Set of tasks:
[1] Answer these questions about the listingsAPI quickstart:
(a) Which environment variable does the SDK read the API key from?
(b) What is the minimum description length that locations.add() checks for?
(c) What call returns valid sub_category_id values?
[2] How would the listingsAPI quickstart go on after its last sentence? Write the next part.

Selected passage:
Quickstart

Connect to listingsAPI, list your locations, create one in a single call, and respond to a review.

1. Set your API key

Get your key from API Keys → New key in the listingsAPI developer dashboard. The SDK reads it from the LISTINGSAPI_KEY environment variable automatically.

bash
export LISTINGSAPI_KEY="your-api-key"

2. List your locations

quickstart.py
import listingsapi
 
client = listingsapi.ListingsAPI()
 
page = client.locations.list(first=5)
for loc in page:
print(loc.name, "--", loc.city, loc.stateIso)
 
print(f"\nShowing {len(page)} locations, has_more={page.has_more}")
bash
python quickstart.py

Expected output:

bash
Acme Dental Downtown -- New York NY
Acme Dental Midtown -- New York NY
Acme Dental Brooklyn -- Brooklyn NY
 
Showing 3 locations, has_more=False

To walk every page automatically, use client.locations.list(first=100).auto_paging_iter(); it follows cursor pages so you never manage cursors by hand.

3. Create a location in one call

locations.add() takes every mandatory field as a keyword argument and validates them client-side (name length, 200-character description minimum, category, country, city) before any network call, so a bad payload fails fast with a clear ValidationError.

Python
import listingsapi
 
client = listingsapi.ListingsAPI()
 
result = client.locations.add(
name="Acme Dental Uptown",
description=(
"Acme Dental Uptown is a family-owned dental practice on the Upper "
"West Side of New York offering preventive care, cosmetic dentistry, "
"orthodontics, and emergency appointments. Our board-certified team "
"combines modern equipment with a gentle, patient-first approach."
),
sub_category_id=1432,
country_iso="US",
city="New York",
street="482 Columbus Ave",
state_iso="NY",
postal_code="10024",
phone="6443859313",
)
 
print(result.location.id)
print(result.location.name)

Publishers use the description as the primary listing copy, which is why the API requires at least 200 characters. Get valid sub_category_id values from client.subcategories().

Given data:
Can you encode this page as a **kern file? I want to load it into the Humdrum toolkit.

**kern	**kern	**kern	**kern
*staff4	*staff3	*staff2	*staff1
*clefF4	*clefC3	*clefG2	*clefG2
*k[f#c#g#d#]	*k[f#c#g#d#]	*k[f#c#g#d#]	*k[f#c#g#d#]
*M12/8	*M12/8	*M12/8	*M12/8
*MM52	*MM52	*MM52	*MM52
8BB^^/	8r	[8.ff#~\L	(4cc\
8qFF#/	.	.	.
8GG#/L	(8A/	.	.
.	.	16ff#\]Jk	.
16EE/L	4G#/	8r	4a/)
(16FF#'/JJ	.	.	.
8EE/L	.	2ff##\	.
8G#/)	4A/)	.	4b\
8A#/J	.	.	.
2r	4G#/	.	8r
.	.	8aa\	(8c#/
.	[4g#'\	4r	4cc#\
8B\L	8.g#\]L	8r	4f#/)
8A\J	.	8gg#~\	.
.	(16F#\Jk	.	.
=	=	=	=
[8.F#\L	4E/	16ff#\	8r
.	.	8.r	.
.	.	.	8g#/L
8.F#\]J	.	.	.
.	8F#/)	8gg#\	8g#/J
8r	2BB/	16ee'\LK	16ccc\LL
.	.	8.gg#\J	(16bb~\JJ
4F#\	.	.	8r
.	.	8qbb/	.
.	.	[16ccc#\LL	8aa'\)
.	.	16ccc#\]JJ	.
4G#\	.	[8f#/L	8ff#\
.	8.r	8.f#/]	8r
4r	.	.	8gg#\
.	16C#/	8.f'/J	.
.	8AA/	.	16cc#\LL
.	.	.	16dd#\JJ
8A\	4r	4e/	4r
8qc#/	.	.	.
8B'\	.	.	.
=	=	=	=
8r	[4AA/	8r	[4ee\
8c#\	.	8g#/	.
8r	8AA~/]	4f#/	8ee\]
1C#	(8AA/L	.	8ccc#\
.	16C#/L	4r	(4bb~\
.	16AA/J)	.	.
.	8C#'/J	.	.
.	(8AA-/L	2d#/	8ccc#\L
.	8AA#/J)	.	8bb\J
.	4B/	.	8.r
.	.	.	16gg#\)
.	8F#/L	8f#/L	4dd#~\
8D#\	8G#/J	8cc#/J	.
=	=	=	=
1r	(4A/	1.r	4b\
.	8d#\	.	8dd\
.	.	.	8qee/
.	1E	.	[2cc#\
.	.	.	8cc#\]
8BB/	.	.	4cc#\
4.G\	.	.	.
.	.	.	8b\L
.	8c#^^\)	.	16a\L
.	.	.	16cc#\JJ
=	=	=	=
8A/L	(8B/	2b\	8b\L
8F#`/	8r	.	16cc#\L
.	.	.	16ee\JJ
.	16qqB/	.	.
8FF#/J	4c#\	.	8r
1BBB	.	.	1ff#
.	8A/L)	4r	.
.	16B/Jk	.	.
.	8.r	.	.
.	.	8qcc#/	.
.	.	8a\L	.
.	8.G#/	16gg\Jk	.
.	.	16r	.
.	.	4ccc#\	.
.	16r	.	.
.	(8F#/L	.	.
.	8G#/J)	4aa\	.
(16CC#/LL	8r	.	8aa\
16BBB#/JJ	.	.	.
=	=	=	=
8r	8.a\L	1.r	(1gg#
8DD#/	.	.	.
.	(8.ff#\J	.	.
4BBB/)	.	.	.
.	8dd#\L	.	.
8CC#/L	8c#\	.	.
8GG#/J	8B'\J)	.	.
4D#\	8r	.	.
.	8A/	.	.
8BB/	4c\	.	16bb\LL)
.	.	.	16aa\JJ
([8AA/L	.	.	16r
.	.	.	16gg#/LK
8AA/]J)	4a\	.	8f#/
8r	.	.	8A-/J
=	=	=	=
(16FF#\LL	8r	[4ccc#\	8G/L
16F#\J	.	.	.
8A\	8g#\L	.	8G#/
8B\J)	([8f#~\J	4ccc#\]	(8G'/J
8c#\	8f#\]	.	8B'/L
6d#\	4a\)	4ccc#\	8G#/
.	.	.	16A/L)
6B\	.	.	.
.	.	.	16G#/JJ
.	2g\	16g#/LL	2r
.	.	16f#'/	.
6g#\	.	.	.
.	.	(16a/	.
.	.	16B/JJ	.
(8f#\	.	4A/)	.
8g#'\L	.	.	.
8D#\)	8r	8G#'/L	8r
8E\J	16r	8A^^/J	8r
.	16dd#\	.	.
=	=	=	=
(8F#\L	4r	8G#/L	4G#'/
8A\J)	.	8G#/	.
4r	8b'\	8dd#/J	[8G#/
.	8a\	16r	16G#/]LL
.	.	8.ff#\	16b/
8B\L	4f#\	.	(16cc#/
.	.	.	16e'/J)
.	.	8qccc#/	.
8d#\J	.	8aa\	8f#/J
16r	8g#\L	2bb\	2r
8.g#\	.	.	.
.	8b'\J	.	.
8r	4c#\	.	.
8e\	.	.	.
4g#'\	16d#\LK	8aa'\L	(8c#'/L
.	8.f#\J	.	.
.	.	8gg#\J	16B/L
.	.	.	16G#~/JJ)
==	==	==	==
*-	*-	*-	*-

Task answers:
[1]
(a) LISTINGSAPI_KEY
(b) 200 characters
(c) client.subcategories()

[2]
The new ID comes back as a base64 string like TG9jYXRpb246MTY4MDg=. Numeric and base64 IDs are interchangeable everywhere the SDK takes a location ID, so client.locations.retrieve(16808) and client.locations.retrieve("TG9jYXRpb246MTY4MDg=") fetch the same location.

4. Respond to a review

List reviews for a location, then reply using the review's interactionId:

Python
import listingsapi
 
client = listingsapi.ListingsAPI()
 
reviews = client.reviews.list(16808, first=10, rating_filters=[4, 5])
for review in reviews:
print(review.rating, "-", review.get("content"))
 
review = reviews[0]
client.reviews.respond(
interaction_id=review.interactionId,
content="Thank you for the kind review! We look forward to seeing you again soon.",
)

If the platform rejects the reply, the SDK raises ValidationError even when the HTTP status is 200; you never check success flags yourself.

5. Handle errors

Python
import listingsapi
 
try:
client = listingsapi.ListingsAPI(api_key="bad-key")
client.locations.list()
except listingsapi.AuthenticationError as e:
print("Invalid key:", e.code)

Invalid keys come back either as HTTP 401 or as an HTTP 200 body carrying the platform code SY90005; the SDK raises AuthenticationError for both. See Error handling for the full exception hierarchy.